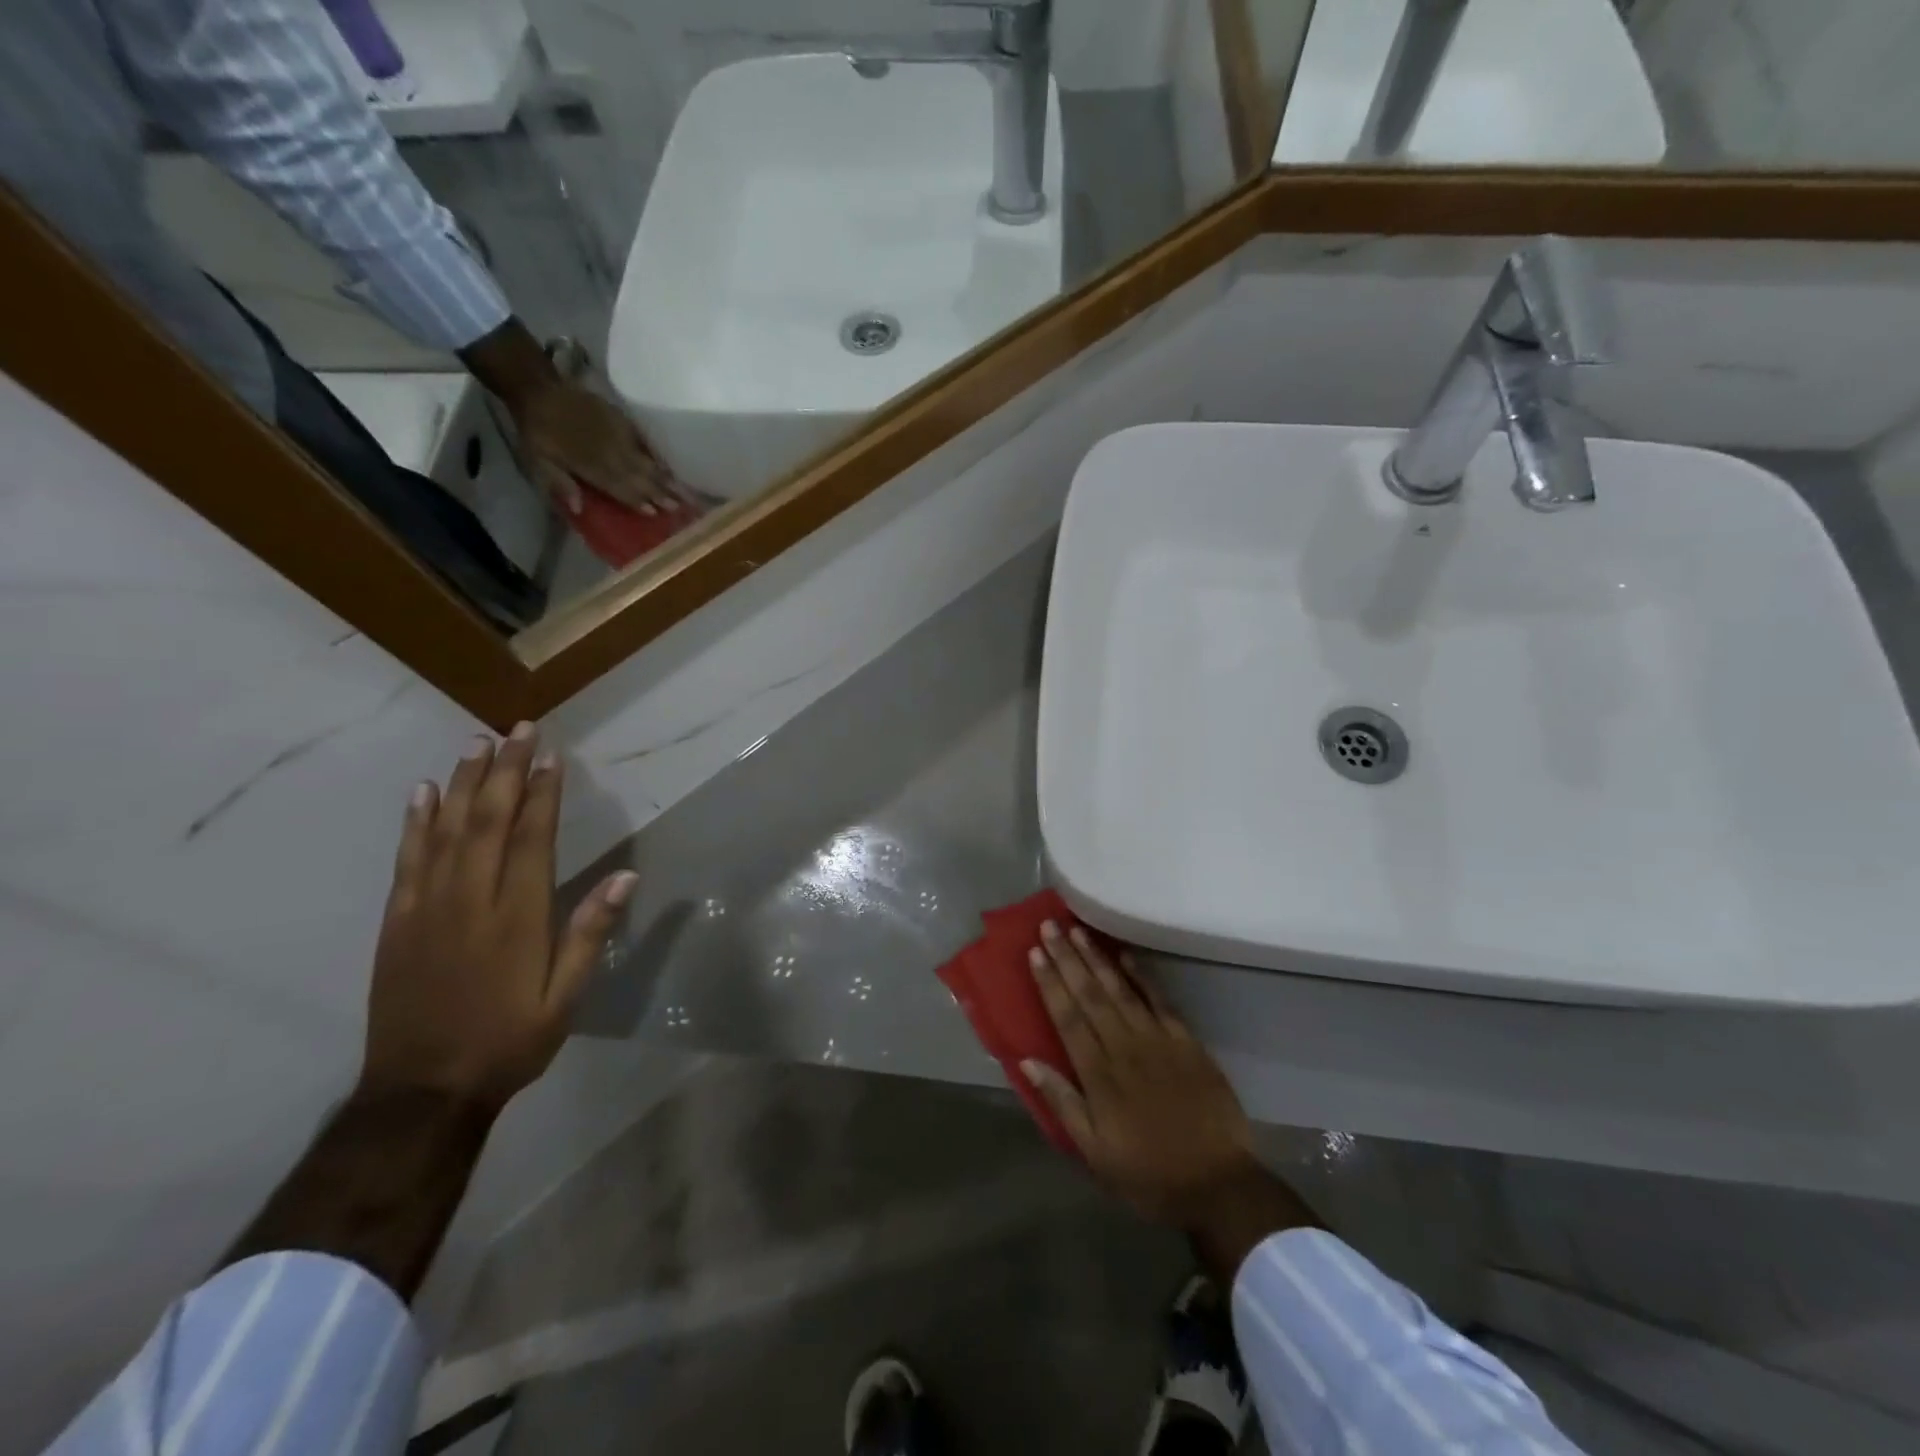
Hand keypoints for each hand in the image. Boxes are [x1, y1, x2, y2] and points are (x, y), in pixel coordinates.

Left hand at [361, 723, 637, 1113]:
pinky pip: (407, 859)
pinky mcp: (397, 921)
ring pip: (446, 830)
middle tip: (518, 729)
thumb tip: (626, 876)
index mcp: (517, 916)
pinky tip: (424, 793)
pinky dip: (416, 821)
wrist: (422, 1091)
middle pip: (488, 820)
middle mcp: (470, 899)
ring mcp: (427, 907)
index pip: (532, 837)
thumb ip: (590, 933)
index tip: (551, 755)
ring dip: (463, 783)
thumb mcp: (565, 997)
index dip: (543, 792)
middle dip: (505, 770)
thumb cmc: (508, 1041)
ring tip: (477, 743)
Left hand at [512, 379, 683, 516]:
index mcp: (589, 464)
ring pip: (645, 461)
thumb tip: (578, 509)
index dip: (636, 500)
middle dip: (660, 492)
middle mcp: (609, 452)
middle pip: (638, 476)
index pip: (619, 487)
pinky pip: (643, 441)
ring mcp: (617, 435)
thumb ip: (559, 482)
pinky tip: (667, 465)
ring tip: (683, 491)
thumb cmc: (537, 431)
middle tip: (681, 507)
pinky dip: (656, 455)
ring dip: (663, 477)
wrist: (539, 390)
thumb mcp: (536, 460)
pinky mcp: (621, 420)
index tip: (655, 513)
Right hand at [1023, 921, 1316, 1281]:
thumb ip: (1062, 1103)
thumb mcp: (1094, 1152)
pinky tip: (1126, 956)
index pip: (1067, 1017)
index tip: (1035, 952)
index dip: (1050, 983)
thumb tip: (1027, 1061)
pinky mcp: (1187, 1042)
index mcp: (1099, 1074)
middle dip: (1067, 958)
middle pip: (1090, 994)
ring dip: (1097, 958)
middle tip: (1050, 925)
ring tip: (1077, 931)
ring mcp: (1158, 1040)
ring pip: (1120, 990)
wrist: (1218, 1185)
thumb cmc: (1149, 1174)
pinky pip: (1160, 1001)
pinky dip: (1142, 976)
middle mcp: (1125, 1047)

- - - -

REQUIRED ACTION:
Reproduce the records above word for word, without the images.

REPLY TO THE EXERCISE:
Hand keypoints for each hand in the image. Boxes are [x1, y1, x2, y2] and points are (x, y), in pixel coordinates.

Left hand at [361, 723, 637, 1113]:
pinky pip: (407, 859)
pinky mcp: (397, 921)
ring pip: (446, 830)
middle tip: (518, 729)
thumb tip: (626, 876)
index mcp: (517, 916)
pinky tip: (424, 793)
pinky dip: (416, 821)
wrist: (422, 1091)
middle pip: (488, 820)
middle mcp: (470, 899)
ring mcp: (427, 907)
index pip: (532, 837)
thumb ip: (590, 933)
index tip: (551, 755)
ring dip: (463, 783)
thumb mcp: (565, 997)
index dip: (543, 792)
middle dip: (505, 770)
thumb cmc: (508, 1041)
ring tip: (477, 743)
Left hand at [512, 379, 683, 516]:
index mcp: (589, 464)
ring pip: (645, 461)
thumb tip: (578, 509)
index dip: (636, 500)
middle dip: (660, 492)
middle mcp: (609, 452)
middle pip: (638, 476)
index pip: (619, 487)
pinky pip: (643, 441)
ring mcp: (617, 435)
thumb ip: (559, 482)
pinky tip: (667, 465)
ring tip: (683, 491)
thumb cmc: (537, 431)
middle tip: (681, 507)
pinky dip: (656, 455)
ring dip: (663, 477)
wrist: (539, 390)
thumb mcp: (536, 460)
pinky mcp: (621, 420)
index tip: (655, 513)
Right hand at [1023, 921, 1316, 1281]:
thumb ip: (1062, 1103)
thumb mcp: (1094, 1152)
pinky tip: (1126, 956)
index pip: (1067, 1017)
index tip: (1035, 952)
index dip: (1050, 983)
thumb tip: (1027, 1061)
pinky mcp: (1187, 1042)
index mcp: (1099, 1074)
middle dip: (1067, 958)
middle pip: (1090, 994)
ring dip: (1097, 958)
middle tip: (1050, 925)
ring tip: (1077, 931)
ring mcp: (1158, 1040)
ring pip: (1120, 990)
wrist: (1218, 1185)
thumb cmc: (1149, 1174)
pinky pip: (1160, 1001)
pinky dip: (1142, 976)
middle mcp: (1125, 1047)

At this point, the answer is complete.